The Initial Question.

How can I use locally collected environmental sensor data to design automated systems that operate more efficiently?

Miles Phillips

November 19, 2025

This week I wanted to take my learning a step further and explore how artificial intelligence interacts with the physical world, not just with software. I’ve been watching Patrick Winston’s Artificial Intelligence lectures to strengthen my foundation in machine learning, and I recently met with Professor Clifton Phillips at San Diego Mesa College. He shared insights into his own work with AI and encouraged me to think more about local stimuli, sensors, and how physical systems respond to their environments.

Originally, I had a big idea: an AI-powered desktop terrarium or greenhouse that pulls in data from multiple sensors, feeds it into a machine learning model, and automatically adjusts light, humidity, and airflow to keep plants in balance. I still want to pursue that vision, but the hardware for a full build is a significant investment. So I decided to challenge myself with the hardware I already had.

I found an old Arduino starter kit with a DHT11 temperature and humidity sensor and a small servo motor, which inspired me to narrow the project to humidity control. This was already a real issue in my own space, since my humidifier sits in a window sill with plants and tends to create condensation when temperatures drop.

The solution turned out to be surprisingly simple. The Arduino reads humidity and temperature in real time, decides whether the humidifier should be off, on high, or on low, and uses the servo to physically press the humidifier’s button. It’s a small project, but it solves a real problem and gave me hands-on experience building a responsive environmental control system.

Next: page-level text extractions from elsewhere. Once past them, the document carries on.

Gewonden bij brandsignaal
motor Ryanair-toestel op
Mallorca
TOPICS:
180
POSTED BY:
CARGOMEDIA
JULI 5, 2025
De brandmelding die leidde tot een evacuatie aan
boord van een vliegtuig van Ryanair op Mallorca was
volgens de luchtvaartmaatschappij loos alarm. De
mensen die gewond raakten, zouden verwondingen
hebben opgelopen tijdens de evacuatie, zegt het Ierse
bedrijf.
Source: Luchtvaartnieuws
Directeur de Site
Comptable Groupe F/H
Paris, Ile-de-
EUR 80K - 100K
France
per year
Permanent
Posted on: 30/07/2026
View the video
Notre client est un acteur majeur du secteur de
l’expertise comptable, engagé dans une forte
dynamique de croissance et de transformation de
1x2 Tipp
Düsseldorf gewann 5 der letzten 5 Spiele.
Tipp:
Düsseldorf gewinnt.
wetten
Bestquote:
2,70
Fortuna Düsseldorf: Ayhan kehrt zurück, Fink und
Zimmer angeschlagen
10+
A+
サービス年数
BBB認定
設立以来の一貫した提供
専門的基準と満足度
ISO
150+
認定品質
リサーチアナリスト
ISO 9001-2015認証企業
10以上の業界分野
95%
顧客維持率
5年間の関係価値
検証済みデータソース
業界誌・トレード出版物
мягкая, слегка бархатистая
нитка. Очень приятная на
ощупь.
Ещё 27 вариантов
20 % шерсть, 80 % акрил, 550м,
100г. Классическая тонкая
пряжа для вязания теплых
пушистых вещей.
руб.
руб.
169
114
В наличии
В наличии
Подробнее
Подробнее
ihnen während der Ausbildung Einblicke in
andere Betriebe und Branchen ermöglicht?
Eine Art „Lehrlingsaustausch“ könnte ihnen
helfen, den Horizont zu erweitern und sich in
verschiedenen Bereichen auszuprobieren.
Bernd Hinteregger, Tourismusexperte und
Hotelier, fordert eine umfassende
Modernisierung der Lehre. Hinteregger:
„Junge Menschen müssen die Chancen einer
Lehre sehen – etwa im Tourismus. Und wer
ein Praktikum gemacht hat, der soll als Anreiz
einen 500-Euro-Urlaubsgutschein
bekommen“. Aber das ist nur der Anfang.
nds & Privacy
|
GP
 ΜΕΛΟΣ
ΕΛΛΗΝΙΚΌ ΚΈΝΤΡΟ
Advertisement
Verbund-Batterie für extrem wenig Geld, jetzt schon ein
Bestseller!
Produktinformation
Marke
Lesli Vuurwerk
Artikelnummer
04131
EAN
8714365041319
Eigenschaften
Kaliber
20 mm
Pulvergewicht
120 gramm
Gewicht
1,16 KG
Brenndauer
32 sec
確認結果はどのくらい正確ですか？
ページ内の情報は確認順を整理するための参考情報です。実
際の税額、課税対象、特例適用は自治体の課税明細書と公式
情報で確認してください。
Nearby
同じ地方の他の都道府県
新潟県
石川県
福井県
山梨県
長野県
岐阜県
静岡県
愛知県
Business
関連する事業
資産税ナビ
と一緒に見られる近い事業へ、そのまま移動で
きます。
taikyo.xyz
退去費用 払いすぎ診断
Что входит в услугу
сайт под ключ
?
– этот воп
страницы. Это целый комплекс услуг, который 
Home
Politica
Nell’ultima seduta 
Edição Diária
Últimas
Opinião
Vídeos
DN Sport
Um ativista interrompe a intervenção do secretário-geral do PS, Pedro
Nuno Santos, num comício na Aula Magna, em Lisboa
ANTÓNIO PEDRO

To be clear, this isn’t Artificial Intelligence or Machine Learning. It’s basic environmental sensing paired with automated action. An Arduino isn’t powerful enough to run ML models, and while an Nvidia Jetson could, it’s both expensive and too vulnerable to moisture to sit near plants or water. In a future version, the Arduino would act as a low-cost middleman that gathers sensor data and sends it to a Jetson placed somewhere safe and dry. That’s actually the ideal structure for a scalable system.

A true machine learning version would behave with much more nuance and proactively than what I built this week. Instead of simply reacting to humidity in the moment, it could incorporate context like weather patterns, temperature forecasts, seasonal changes, or historical environmental data. It could predict humidity or temperature shifts and act before they happen.

For now, this prototype is just one part of a larger goal I’m working toward: exploring how emerging technology can be incorporated into design to promote sustainability.

ST0248 Humidity & Temperature sensor located at the opposite end of the windowsill as the humidifier.

Servo Motor fixed to the surface of my humidifier to physically cycle the humidifier through OFF, HIGH, and LOW settings.